SELECTED EXTRACT:
- Opening Delimiter -

Along with closing down its pipe factory in Notting Hill in 1946 Dunhill bought the remaining shares turning Hardcastle into a 100% Dunhill subsidiary. As members of the Hardcastle family continued as executives in the company’s management Hardcastle retained a certain independence.
This ended in 1967. Dunhill merged Hardcastle with Parker (100% Dunhill as well). The new Parker Hardcastle Limited also absorbed the former Masta Patent Pipe Company. Hardcastle’s Forest Road plant was immediately given up and the production of Hardcastle pipes was shifted to Parker’s nearby St. Andrews Road factory – now consequently called Parker-Hardcastle factory.
In fact this put a definite end to Hardcastle as an independent pipe brand and no one other than Edwin Hardcastle, the last of the family executives, spoke frankly and loudly of Hardcastle pipes being degenerated to an inferior Dunhill second. Today Hardcastle pipes use funneled down bowls that are not deemed suitable to bear the Dunhill or even the Parker name as well as obtaining briar from other sources.”
Now that I had a bit of a timeline for the brand it was time to see if I could find information on the various models & grades of Hardcastle pipes before the takeover by Dunhill – a time known as the Family Period. On the Pipedia site they listed that during that time the following models/lines were produced. Straight Grain, Supergrain, Leweard, Nut Bruyere, De Luxe, Royal Windsor Sandhewn, Royal Crown, The Crown, Phito Dental, Old Bruyere, Jack O’London, Dental Briar, Phito, Dental, Dryconomy, Drawel, Phithu, Telebirar, Camden, Lightweight, The Table, Dovetail, Dental, Crescent Extra, Lonsdale, Welard De Luxe . I have marked the Dental Briar in bold in the list above to make it stand out in the list. It was produced during this time. It appears that the Hardcastle was taken over by Dunhill in 1946. At that time, family still retained some control but the brand changed. In 1967 the brand was merged with Parker and became Parker/Hardcastle. With this merger Hardcastle as a distinct brand disappeared and the pipe became a line of seconds for Dunhill.
That information at least gives something of a timeline for my pipe. I know that it was made between the year that Registered Design Number gave of 1949 and the merger date of 1967. That is as close a date as I can ascertain at this time.
It seemed that I had found all I would find out about this pipe for the moment. It was time to work on the pipe itself and do the cleanup and restoration. I took the pipe to my worktable and quickly looked it over to see what I needed to address in this refurb. The bowl had an uneven cake in it – heavy in the middle and light at the top and the bottom of the bowl. The briar had several fills that had fallen out or somehow been dislodged along the way – one on the shank visible in the photo below next to the stem, one on the back side of the bowl and one on the bottom of the bowl. The rim was undamaged and quite clean other than a slight build up of tars and oils. The next series of three photos give a good picture of the state of the pipe when I began the work on it.
I removed the stem and cleaned out the shank and stem with pipe cleaners, cotton swabs and isopropyl alcohol. I scrubbed until they came out clean and unblemished. Then I reamed the bowl and wiped down the inside of the bowl with cotton swabs and alcohol and ran several more pipe cleaners through the shank to remove any carbon dust.

- Closing Delimiter -

YOUR ASSIGNMENT: Can you update the Hardcastle history, starting at "That information at" and ending at "at this time.", with "merger date" changed to "date of the merger"? The data that come next are separate material, apart from the Hardcastle history.

EXCERPTED RECORDS:

- Opening Delimiter -

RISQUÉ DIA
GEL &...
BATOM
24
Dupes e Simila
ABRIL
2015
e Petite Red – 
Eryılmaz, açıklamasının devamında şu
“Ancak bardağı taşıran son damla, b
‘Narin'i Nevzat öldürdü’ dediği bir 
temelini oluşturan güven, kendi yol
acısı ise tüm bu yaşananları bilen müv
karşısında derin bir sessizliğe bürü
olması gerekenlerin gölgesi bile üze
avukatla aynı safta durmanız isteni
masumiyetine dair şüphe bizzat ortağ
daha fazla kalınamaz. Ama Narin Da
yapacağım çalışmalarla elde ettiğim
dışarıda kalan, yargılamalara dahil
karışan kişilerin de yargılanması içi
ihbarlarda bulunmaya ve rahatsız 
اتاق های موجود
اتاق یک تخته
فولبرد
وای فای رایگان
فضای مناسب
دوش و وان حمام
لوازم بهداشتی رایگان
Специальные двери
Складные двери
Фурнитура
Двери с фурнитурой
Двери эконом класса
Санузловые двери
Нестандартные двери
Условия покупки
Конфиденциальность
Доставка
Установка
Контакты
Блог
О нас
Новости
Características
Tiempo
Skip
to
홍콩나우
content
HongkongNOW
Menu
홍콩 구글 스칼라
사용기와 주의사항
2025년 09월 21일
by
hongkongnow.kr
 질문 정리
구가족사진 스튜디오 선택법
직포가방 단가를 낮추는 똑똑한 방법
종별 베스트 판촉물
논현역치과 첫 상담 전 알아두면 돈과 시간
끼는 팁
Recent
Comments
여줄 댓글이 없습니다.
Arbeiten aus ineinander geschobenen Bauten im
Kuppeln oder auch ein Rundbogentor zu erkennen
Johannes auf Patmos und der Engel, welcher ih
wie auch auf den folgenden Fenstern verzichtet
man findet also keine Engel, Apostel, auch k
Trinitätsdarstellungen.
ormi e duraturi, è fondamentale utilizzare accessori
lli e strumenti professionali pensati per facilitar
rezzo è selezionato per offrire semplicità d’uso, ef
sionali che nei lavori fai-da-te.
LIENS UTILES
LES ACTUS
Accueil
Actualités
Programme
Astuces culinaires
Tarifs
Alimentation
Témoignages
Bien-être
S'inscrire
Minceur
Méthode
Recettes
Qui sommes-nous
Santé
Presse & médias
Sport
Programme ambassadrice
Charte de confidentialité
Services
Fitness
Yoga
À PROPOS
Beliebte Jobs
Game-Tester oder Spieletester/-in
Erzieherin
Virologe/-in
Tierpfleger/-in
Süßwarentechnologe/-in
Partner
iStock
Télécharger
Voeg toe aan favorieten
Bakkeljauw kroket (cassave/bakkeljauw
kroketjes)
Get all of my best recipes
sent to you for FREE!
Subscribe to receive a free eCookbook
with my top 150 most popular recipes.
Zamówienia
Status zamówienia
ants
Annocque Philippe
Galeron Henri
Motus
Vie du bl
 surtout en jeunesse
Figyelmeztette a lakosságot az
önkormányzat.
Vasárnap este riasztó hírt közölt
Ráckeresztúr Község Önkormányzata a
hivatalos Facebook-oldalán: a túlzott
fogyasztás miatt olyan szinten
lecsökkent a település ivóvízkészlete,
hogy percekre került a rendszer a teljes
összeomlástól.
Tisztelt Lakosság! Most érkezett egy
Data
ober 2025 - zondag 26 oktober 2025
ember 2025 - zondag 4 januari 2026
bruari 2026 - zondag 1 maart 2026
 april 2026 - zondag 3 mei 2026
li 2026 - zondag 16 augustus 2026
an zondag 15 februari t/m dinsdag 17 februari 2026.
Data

- Closing Delimiter -

OUTPUT FOR THIS TASK:
That information at least gives something of a timeline for my pipe. I know that it was made between the year that Registered Design Number gave of 1949 and the date of the merger of 1967. That is as close a date as I can ascertain at this time.